Du retour des claquettes-chaussettes au mouvement social body positivity , l a Mode déshabillée est une BD alliant sociologie et mode avec une touche d’humour. Zoé Thouron et Frédéric Godart tentent dans un dialogue illustré de démêler les questionnements et sources de ce phénomène.
Alors que Harry Styles chamboule les codes d’une mode genrée en couverture de Vogue US en décembre 2020, nous sommes nombreux à tenter de répondre aux problématiques contemporaines sur l’une des industries les plus puissantes du monde : la mode. Une industrie à la puissance autant sociale que politique et qui nous affecte tous . C’est sous le crayon de Zoé Thouron (autrice de BD) et les mots de Frédéric Godart (sociologue) que nous percevons le prisme infini des approches de cet univers dans l a Mode déshabillée aux éditions Casterman.
L’alliance de la bande dessinée et des sciences humaines émerge depuis quelques années, légitimant une approche plus picturale pour comprendre le monde. Les textes sociologiques ne s’apparentent plus à de longs paragraphes, mais on les associe au genre de la bande dessinée permettant une expérience nouvelle de lecture.

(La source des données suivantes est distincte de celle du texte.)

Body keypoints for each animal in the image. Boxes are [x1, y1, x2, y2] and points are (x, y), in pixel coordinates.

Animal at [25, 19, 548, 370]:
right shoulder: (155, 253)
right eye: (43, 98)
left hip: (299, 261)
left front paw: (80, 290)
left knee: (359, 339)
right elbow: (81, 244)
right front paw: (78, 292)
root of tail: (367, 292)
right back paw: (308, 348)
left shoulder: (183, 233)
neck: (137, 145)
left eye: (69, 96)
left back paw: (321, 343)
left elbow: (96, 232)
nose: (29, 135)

Ludique, fluide et complète, la BD de Zoé Thouron et Frédéric Godart utilise un vocabulaire spontané. Le dessin et les textes se complètent, l’un illustrant l’autre parfaitement. Le coup de crayon de Zoé Thouron est dynamique et coloré, tandis que le propos du sociologue Frédéric Godart est simple et clair. Il reprend des références classiques comme Platon ou Rousseau et les éclaircies ; puis viennent les illustrations enrichissant la compréhension.
Le sociologue articule dans un premier temps son propos autour de la mode comme appartenance à un milieu socio-culturel. Il discute avec Zoé Thouron de son intérêt premier, en la désignant comme une façade ou du moins l’image que l’on choisit de renvoyer aux autres.

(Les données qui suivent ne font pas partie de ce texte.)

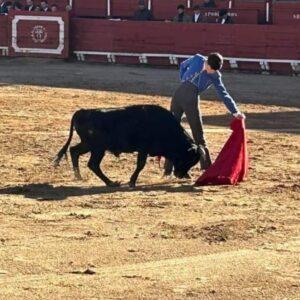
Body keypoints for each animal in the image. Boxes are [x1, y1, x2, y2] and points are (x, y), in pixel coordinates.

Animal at [54, 104, 204, 186]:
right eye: (188, 159)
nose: (180, 175)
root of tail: (83, 111)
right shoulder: (143, 149)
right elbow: (140, 165)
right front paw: (132, 182)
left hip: (89, 145)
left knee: (74, 151)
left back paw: (78, 176)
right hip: (97, 148)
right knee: (92, 164)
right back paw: (111, 183)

Alors l’illustratrice, assise à son bureau et croulant sous les planches préparatoires de la BD, prend note avec ferveur du discours de son collègue avant l’apparition de Marie-Antoinette, icône de la mode depuis des siècles. Le choix d’un tel medium permet aux auteurs de faire dialoguer Zoé Thouron, jeune autrice française de bande dessinée et Marie-Antoinette, reine de France et femme de Louis XVI. Cette liberté d’anachronisme apporte du dynamisme et une touche d’humour à la BD que tout lecteur appréciera.
Mais au-delà de la mode de la cour, les auteurs parlent de la mode comme d’un thème large dont les angles d’attaque sont nombreux : historique, géographique, géopolitique, économique ou écologique. C’est une vulgarisation de thèses sociologiques parfois moins accessibles au grand public pour qui les images sont un moyen pédagogique d’accompagner les mots.

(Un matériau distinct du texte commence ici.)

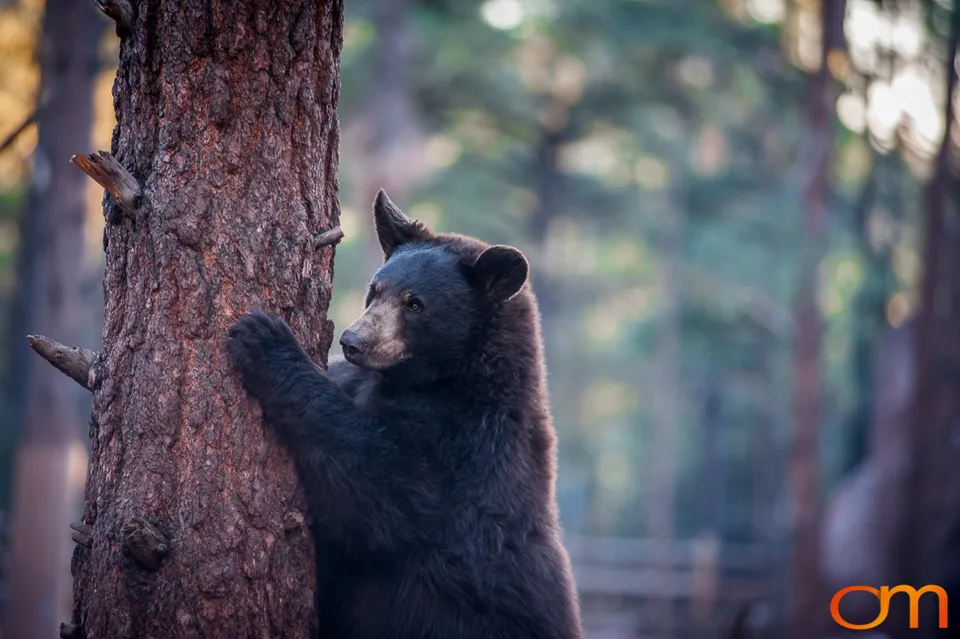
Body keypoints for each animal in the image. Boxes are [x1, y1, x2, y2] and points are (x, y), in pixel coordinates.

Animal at [226, 189, 583, 639]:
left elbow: (381, 490)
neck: (443, 378)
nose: (353, 340)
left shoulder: (468, 447)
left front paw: (263, 339)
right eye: (374, 289)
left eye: (415, 303)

Le panel des thématiques de cette bande dessinée est large. On retourne notamment aux origines de la distinction entre style et mode, qui se manifeste dans l’Angleterre de la première moitié du XIX e . C’est durant cette période que les dandys adoptent un style sobre et sombre en opposition aux vêtements en vogue qui se veulent colorés, bariolés, extravagants.
Nos auteurs illustrent aussi la place de la mode dans la politique de notre temps, en expliquant la puissance internationale des « capitales de la mode » tels que Paris, New York, Milan ou Londres. Mais aussi l’origine du t-shirt, « grand classique de l’habillement pour hommes et femmes » :
La mode déshabillée de Zoé Thouron et Frédéric Godart est un ouvrage complet dont le sujet est pris dans sa globalité. Les auteurs y mettent en scène à la fois Louis XIV, Epictète, Donald Trump, Karl Lagerfeld, Cécile Duflot et bien d’autres, tout en restant très contemporains : on introduit notamment le mouvement social body positivity , les réseaux sociaux ou même la question de l’empreinte écologique dans le propos. Cette modernité associée à la spontanéité du dialogue promettent une lecture à la fois divertissante et didactique, n'omettant aucun de nos questionnements sur la mode.